■ What you are asked to do ■
Filter the records below down to lines containing "widget".

Dataset entries:
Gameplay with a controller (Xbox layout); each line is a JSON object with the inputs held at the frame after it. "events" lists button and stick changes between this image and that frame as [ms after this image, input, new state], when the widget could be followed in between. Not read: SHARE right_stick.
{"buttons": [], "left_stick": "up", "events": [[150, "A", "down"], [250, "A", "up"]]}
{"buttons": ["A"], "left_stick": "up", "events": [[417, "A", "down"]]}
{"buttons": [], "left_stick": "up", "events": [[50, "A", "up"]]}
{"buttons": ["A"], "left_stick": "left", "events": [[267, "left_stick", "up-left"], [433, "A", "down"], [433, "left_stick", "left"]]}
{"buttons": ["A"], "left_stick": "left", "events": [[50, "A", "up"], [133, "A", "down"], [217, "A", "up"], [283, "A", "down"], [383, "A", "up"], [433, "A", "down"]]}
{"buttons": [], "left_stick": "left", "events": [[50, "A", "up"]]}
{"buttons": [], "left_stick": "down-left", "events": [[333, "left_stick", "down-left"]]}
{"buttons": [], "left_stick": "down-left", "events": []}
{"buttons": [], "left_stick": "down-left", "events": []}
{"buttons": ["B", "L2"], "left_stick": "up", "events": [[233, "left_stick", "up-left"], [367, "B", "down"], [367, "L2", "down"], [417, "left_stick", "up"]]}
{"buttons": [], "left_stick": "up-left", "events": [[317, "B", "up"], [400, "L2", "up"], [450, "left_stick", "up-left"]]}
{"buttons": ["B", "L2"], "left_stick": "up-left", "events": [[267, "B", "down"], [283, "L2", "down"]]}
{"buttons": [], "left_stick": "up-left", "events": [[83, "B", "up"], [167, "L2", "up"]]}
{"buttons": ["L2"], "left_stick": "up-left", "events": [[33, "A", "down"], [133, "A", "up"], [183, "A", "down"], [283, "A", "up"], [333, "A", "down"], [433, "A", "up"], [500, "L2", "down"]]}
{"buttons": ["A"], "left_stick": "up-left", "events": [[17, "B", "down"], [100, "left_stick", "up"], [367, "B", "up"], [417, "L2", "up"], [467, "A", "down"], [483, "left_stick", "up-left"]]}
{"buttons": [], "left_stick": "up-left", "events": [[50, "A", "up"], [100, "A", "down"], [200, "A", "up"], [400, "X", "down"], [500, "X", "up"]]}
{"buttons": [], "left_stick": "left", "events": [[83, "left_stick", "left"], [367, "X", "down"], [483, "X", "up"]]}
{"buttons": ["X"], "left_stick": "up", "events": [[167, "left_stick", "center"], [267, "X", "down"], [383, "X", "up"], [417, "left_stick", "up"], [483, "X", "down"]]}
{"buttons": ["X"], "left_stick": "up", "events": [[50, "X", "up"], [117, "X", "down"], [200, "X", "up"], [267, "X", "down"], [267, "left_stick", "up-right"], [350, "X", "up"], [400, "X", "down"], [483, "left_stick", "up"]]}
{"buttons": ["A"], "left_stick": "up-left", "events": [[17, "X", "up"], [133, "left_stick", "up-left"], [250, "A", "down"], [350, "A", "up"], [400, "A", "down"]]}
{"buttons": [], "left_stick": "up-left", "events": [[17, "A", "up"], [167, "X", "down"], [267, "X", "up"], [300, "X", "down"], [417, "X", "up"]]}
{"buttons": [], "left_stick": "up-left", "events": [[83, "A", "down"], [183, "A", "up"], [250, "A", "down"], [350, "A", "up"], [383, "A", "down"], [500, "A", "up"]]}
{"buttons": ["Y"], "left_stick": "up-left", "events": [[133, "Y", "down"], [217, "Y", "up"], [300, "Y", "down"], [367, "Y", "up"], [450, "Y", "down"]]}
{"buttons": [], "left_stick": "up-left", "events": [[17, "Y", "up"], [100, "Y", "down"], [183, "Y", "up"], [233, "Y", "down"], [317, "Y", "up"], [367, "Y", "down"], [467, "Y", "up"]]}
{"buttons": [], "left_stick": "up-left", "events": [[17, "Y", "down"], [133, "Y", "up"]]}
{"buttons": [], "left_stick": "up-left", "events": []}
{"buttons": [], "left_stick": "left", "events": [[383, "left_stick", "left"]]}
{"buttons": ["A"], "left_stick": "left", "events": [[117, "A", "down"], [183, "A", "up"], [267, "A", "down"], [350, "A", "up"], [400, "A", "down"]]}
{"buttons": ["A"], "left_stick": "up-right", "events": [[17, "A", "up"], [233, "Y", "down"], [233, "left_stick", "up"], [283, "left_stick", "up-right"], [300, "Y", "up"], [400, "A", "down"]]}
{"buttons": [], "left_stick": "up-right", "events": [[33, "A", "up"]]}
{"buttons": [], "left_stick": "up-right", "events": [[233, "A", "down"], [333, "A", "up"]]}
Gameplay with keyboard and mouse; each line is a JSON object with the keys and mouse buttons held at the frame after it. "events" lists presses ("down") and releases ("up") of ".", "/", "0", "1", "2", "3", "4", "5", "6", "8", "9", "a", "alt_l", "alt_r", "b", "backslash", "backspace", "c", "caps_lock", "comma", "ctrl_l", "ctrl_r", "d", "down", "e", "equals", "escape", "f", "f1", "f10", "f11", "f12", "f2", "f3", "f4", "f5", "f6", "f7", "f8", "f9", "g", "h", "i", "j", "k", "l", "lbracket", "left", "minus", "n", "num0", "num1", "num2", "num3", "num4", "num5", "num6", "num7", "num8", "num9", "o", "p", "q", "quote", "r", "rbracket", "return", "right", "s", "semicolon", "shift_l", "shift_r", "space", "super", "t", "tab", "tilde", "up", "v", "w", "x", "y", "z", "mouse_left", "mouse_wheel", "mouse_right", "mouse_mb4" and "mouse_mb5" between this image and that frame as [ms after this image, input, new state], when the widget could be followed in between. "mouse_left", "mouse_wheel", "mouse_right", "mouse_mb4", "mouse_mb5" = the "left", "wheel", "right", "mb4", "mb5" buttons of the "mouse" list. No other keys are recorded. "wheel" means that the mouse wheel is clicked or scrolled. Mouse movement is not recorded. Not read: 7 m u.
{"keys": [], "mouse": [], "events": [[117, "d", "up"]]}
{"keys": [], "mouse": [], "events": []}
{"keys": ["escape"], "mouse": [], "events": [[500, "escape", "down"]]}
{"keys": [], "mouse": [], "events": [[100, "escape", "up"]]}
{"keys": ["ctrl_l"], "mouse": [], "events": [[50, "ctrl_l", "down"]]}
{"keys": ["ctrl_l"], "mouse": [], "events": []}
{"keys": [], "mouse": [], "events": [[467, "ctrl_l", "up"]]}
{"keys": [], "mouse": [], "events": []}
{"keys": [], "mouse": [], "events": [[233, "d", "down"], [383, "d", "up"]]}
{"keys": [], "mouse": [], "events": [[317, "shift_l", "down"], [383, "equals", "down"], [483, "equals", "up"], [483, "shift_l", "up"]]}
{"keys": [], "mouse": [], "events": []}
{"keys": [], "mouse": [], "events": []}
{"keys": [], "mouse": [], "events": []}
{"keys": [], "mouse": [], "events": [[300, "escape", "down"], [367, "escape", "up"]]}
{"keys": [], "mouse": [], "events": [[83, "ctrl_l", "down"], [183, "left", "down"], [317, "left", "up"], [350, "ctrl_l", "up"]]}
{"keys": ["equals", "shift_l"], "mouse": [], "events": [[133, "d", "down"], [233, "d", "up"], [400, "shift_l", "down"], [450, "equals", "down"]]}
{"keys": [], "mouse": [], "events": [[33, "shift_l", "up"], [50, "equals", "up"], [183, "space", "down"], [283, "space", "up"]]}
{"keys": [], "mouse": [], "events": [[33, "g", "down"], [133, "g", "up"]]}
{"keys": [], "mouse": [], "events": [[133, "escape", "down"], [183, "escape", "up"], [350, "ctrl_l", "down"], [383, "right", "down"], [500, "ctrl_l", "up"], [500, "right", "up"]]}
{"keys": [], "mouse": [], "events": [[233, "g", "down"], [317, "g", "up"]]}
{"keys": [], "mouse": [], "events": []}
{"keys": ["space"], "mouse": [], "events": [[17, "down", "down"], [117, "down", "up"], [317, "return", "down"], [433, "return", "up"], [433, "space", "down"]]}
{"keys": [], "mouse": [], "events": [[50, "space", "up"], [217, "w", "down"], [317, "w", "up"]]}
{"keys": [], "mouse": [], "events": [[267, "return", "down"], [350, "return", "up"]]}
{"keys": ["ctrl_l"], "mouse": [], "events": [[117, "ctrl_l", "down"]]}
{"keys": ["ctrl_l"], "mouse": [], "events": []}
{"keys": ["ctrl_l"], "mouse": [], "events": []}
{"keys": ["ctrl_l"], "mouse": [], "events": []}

■ Expected answer ■
Gameplay with a controller (Xbox layout); each line is a JSON object with the inputs held at the frame after it. "events" lists button and stick changes between this image and that frame as [ms after this image, input, new state], when the widget could be followed in between. Not read: SHARE right_stick.
Gameplay with keyboard and mouse; each line is a JSON object with the keys and mouse buttons held at the frame after it. "events" lists presses ("down") and releases ("up") of ".", "/", "0", "1", "2", "3", "4", "5", "6", "8", "9", "a", "alt_l", "alt_r", "b", "backslash", "backspace", "c", "caps_lock", "comma", "ctrl_l", "ctrl_r", "d", "down", "e", "equals", "escape", "f", "f1", "f10", "f11", "f12", "f2", "f3", "f4", "f5", "f6", "f7", "f8", "f9", "g", "h", "i", "j", "k", "l", "lbracket", "left", "minus", "n", "num0", "num1", "num2", "num3", "num4", "num5", "num6", "num7", "num8", "num9", "o", "p", "q", "quote", "r", "rbracket", "return", "right", "s", "semicolon", "shift_l", "shift_r", "space", "super", "t", "tab", "tilde", "up", "v", "w", "x", "y", "z", "mouse_left", "mouse_wheel", "mouse_right", "mouse_mb4" and "mouse_mb5" between this image and that frame as [ms after this image, input, new state], when the widget could be followed in between. "mouse_left", "mouse_wheel", "mouse_right", "mouse_mb4", "mouse_mb5" = the "left", "wheel", "right", "mb4", "mb5" buttons of the "mouse" list. No other keys are recorded. "wheel" means that the mouse wheel is clicked or scrolled. Mouse movement is not recorded. Not read: 7 m u.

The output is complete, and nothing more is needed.